The Deliberation Threshold. Before accepting AI output on any high-stakes decision, ask whether the question warrants running through more than one model independently. Where models agree, that convergence is signal. Where they disagree, the disagreement is the finding. When all models agree quickly, ask why. This technique and its two modes are documented in the Field Guide with full attribution to Thor Matthiasson.

Structure Before Selection. Design the conversation before you begin it. The same models produce fundamentally different outputs depending on how they are set up - whether they can see each other's answers, whether you have asked them to surface assumptions, whether you have built in adversarial challenge. Also in the Field Guide.

The adversarial skeptic standing instruction. Ask Claude to be a skeptic as a standing mode for high-stakes work - not a one-time prompt but a consistent posture. When it articulates the opposing view and then dismantles it, you have mapped the real terrain. If it can argue both sides of a question, that is more useful than a polished answer from one direction.

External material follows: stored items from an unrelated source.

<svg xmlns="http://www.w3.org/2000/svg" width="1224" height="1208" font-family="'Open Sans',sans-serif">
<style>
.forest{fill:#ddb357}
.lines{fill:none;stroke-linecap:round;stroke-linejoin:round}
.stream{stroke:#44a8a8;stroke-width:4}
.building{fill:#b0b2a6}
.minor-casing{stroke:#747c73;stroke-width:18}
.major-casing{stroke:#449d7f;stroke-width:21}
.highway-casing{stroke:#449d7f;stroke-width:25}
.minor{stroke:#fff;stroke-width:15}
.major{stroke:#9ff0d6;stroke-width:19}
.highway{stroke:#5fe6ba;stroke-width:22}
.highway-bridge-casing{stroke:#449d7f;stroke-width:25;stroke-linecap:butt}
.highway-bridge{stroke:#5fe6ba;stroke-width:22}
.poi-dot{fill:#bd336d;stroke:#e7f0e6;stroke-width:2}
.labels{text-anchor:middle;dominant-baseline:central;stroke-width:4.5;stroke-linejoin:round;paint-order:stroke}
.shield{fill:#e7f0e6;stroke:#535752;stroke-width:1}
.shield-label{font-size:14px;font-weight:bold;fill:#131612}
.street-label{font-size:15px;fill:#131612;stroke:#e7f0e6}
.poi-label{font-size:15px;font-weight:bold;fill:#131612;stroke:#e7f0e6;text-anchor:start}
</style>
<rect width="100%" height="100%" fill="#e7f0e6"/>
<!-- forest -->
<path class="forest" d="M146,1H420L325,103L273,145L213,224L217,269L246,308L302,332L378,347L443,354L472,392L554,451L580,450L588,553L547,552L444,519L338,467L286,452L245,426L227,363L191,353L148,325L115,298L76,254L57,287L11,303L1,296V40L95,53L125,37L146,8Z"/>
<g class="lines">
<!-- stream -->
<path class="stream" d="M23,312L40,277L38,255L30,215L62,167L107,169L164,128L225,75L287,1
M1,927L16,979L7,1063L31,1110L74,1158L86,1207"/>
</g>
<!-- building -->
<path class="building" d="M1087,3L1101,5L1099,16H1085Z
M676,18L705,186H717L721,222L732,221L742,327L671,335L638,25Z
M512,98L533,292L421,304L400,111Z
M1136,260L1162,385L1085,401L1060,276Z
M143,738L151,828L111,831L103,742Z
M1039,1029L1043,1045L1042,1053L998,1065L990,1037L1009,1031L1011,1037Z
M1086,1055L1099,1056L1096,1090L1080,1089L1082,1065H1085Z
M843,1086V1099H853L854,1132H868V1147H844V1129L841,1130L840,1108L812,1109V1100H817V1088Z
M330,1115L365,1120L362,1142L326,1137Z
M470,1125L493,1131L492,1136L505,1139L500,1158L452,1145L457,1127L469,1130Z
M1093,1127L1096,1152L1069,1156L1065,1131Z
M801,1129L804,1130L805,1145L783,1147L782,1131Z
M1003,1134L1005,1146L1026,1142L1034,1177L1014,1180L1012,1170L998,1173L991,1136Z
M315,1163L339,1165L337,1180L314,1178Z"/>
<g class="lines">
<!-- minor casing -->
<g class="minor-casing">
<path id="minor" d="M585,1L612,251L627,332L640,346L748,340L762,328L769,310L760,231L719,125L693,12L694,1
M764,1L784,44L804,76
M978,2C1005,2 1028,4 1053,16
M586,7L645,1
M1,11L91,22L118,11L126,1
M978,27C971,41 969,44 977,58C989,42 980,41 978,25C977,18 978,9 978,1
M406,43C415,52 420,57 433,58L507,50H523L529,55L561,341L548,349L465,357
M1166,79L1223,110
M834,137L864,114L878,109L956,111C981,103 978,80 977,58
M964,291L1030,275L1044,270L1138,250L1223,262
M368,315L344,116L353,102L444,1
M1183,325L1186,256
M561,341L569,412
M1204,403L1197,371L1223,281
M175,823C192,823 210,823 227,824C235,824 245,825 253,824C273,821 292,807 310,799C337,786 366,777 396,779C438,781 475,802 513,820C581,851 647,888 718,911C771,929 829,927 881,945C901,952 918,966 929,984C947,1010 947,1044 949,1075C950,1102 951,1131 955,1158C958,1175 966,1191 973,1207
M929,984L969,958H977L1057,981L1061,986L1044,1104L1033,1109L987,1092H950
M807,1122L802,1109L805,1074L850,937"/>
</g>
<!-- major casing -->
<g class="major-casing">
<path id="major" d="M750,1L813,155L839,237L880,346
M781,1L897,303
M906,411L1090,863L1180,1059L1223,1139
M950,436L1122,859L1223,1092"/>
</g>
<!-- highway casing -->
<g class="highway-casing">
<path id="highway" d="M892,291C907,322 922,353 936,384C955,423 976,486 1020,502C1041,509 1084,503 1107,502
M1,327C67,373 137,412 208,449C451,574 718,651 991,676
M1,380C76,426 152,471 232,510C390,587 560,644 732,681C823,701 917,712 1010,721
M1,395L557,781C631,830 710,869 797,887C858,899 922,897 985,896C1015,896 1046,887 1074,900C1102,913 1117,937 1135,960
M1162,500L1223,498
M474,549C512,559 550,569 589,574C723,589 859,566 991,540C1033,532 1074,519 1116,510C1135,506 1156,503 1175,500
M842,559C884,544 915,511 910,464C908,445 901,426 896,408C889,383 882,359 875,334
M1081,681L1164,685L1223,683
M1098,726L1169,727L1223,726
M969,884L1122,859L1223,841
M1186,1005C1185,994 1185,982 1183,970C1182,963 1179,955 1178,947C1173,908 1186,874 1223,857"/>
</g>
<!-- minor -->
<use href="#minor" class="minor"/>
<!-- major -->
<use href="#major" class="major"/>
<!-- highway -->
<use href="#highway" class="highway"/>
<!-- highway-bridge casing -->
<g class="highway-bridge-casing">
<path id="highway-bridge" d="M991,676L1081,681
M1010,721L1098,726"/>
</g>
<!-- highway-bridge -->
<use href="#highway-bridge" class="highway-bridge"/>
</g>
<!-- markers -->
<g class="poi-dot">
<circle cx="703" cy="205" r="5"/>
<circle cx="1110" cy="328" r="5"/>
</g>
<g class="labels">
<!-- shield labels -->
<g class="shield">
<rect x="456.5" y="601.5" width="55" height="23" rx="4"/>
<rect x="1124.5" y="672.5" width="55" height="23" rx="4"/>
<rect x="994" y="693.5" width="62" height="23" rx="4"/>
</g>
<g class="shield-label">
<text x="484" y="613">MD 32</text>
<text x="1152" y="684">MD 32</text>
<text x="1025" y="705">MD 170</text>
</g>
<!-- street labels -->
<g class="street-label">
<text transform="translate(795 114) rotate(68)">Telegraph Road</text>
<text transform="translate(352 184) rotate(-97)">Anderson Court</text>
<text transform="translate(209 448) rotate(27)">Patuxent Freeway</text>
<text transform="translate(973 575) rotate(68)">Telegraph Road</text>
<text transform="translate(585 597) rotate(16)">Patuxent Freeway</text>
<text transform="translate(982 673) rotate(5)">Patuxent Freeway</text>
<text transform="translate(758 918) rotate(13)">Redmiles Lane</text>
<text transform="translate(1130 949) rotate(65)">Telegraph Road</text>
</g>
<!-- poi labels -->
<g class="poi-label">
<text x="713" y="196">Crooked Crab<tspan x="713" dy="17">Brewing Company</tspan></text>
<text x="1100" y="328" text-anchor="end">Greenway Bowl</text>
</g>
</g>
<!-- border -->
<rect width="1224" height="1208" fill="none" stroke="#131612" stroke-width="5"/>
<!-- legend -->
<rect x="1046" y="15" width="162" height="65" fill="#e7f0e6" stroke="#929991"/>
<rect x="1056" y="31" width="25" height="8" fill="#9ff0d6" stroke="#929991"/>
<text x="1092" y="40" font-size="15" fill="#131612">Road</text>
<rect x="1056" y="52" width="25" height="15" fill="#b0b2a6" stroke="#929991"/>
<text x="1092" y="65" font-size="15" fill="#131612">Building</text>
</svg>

Always read your markdown before you use it. The markdown handoff captures what the model believes are the key elements of the conversation - including errors, misattributions, and drift that accumulated along the way. It is editable. Correct what is wrong before seeding the next conversation with it.

Living Reference

Participant Technique Field Guide

Updated through Module 5. Two new entries from the Thor Matthiasson cross-cohort session: the Deliberation Threshold and Structure Before Selection.

View Field Guide →

You Do Not Get to Stop Thinking

These tools are easy to use, and that ease is the risk. The model wants to please you. It will explain anything confidently. It will agree when you push back. It will produce something that looks finished when it is not. The friction you build into your own workflow - the review step, the cross-model check, the adversarial pass, the markdown read - is not bureaucracy. It is the difference between a tool and a crutch.

A crutch does the work for you. A tool makes you better at doing it yourself. The goal has always been the second one.

Module 6 Homework

Cross-Model Validation

Perform a cross-model validation of one real piece of work before next session. Run the same question or output through two models independently before comparing. If you want to stress-test the process, introduce one intentionally weak claim in your initial output and see if the second model catches it - the way Thor's panel caught the Henderson-Matsumoto fabrication. Document what the models agreed on, what they disagreed on, and what the disagreement told you that a single model would not have.

Come to Module 6 with a two-to-three sentence group project idea. The constraint: the problem needs to be one you can describe without disclosing data, client information, or internal context your organization did not authorize you to share.